ITALY'S annual exercise in shameless kitsch is in big trouble. The San Remo music festival, a homespun variant on the Eurovision Song Contest but without the breadth of talent, always used to puzzle foreigners because its parade of platitudes and artificial glitter glued tens of millions of viewers to their television screens for an entire week.

This year, though, audience figures have hovered somewhere around the 11 million mark - not exactly a bad showing, but nothing compared to the 18 or 20 million who have faithfully tuned in, in years past. By the standards of Italian television, the drop is little short of a social revolution.

What has happened? Have viewers finally sickened of ageing music hall acts crooning endlessly about full moons, the wistful passing of time and the immortality of love? Has the country grown tired of the traditional rivalry between the two beautiful female presenters who are obliged to flirt with the ugly male one?

The reverse seems to be true. "The festival is losing viewers because it is not disgusting enough," speculates the cultural critic Curzio Maltese. "It is not sufficiently vulgar and violent to satisfy an audience corrupted by years of gameshows, perverted sentiments and cynicism." In other words, in the lurid modern world of Silvio Berlusconi's television empire - all bulging breast implants and straight-to-camera humiliations - San Remo, which goes out on the RAI state broadcasting service, has simply become too twee.

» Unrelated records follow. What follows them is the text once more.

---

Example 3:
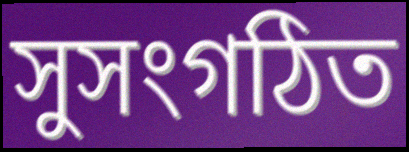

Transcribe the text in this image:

সুসংগঠিত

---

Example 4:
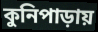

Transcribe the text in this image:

কুনিপাড়ায়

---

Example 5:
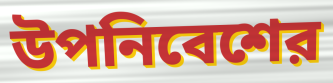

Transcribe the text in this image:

উপনিবেশের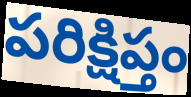
పరిక్షిప్తం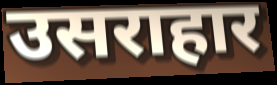
उसराहार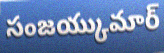
సంజయ్కుమార్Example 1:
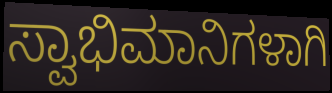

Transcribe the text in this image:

ಸ್ವಾಭಿಮಾನಿಗಳಾಗಿ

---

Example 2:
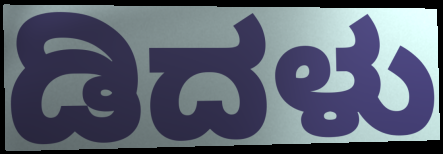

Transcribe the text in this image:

ಡಿದಳು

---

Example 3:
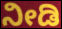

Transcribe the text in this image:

ನೀಡಿ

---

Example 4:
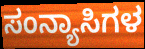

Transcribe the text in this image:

ಸಂನ್ಯಾಸಿಗಳ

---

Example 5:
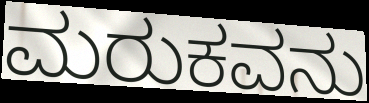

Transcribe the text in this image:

ಮರುಕವನು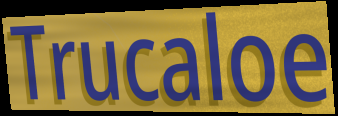
TrucaloeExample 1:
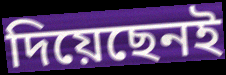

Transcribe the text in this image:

দিয়েছেনই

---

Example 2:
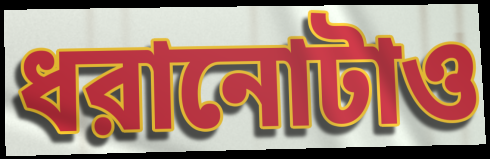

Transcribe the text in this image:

ধরানোটাও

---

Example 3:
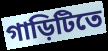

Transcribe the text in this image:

গাড়িটিতে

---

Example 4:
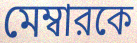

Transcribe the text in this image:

মেম্বারকে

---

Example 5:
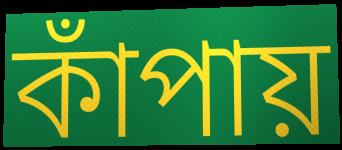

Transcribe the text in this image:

কাঁপায়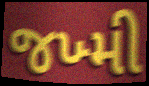
જખ્મી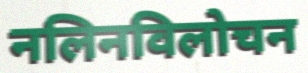
नलिनविलोचनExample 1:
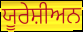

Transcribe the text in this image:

ਯੂਰੇਸ਼ੀਅਨ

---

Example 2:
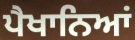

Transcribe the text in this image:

ਪੈਖਾਨਿਆਂ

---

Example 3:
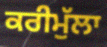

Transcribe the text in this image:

ਕਰੀਮੁੱਲਾ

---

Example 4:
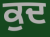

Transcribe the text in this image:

ਕੁਦ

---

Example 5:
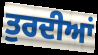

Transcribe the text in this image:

ਤੁਰਦੀਆਂ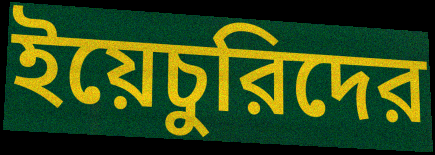
ইয়েচুরিদের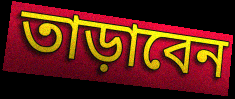
তাড়াবেন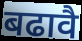
बढावै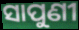
ସାପୁଣୀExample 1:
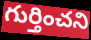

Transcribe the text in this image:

గుర్తించని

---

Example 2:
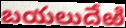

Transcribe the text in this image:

బయలుదేఱి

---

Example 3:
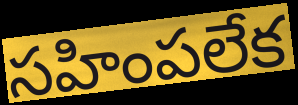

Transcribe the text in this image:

సహింపలేక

For many years, the old-fashioned flavour was part of the appeal, a throwback to the innocent days of 1950s beach holidays and good Catholic family values. But clearly audiences will no longer accept the likes of Umberto Bindi, who looks like Yasser Arafat in a ponytail and sings his sub-airport lounge material in a voice like rancid treacle. "Everyone lies in the bed that they deserve," was the refrain of his eminently forgettable song.

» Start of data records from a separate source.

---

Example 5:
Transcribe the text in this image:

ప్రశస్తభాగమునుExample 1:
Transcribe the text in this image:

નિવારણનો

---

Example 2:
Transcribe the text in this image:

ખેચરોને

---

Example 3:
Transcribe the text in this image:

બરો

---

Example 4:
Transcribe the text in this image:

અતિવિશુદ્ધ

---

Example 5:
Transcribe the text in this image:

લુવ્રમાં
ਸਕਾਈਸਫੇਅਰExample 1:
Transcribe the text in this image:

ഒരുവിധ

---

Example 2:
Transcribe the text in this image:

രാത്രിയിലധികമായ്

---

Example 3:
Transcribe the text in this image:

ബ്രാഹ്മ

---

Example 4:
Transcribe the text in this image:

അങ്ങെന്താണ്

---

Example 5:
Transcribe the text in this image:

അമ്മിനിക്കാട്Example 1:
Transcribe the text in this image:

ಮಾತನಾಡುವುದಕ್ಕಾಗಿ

The festival's master of ceremonies, Pippo Baudo, has blamed his bad week squarely on Berlusconi's private channels. "We're under constant ambush," he complained. "They'd like to see me in my underpants, or completely naked, or even dead."

That is certainly the career path taken by many of his erstwhile co-presenters. The voluptuous model Cannelle went on to be hypnotised live on television and induced to take off all her clothes. One of last year's belles, Anna Falchi, was recently reduced to tears on the Italian equivalent of Beadle's About when the programme makers made her believe she was responsible for wrecking a friend's new Ferrari.

This year, by contrast, San Remo has shown worrying signs of political correctness. One song spoke frankly about homosexuality for the first time in the history of the festival and two singers, previously shunned because of their sexual orientation, were given a warm welcome. Moreover, the proceedings were kicked off with a guest appearance by Bruce Springsteen, no less, who lent an unaccustomed touch of class with a performance of the title track of his new album The Ghost of Tom Joad.

Only the opening credits really got into the kitschy spirit with any enthusiasm. "If you want to sing then sing, because San Remo is the thing," went the jingle. Now that's more like it.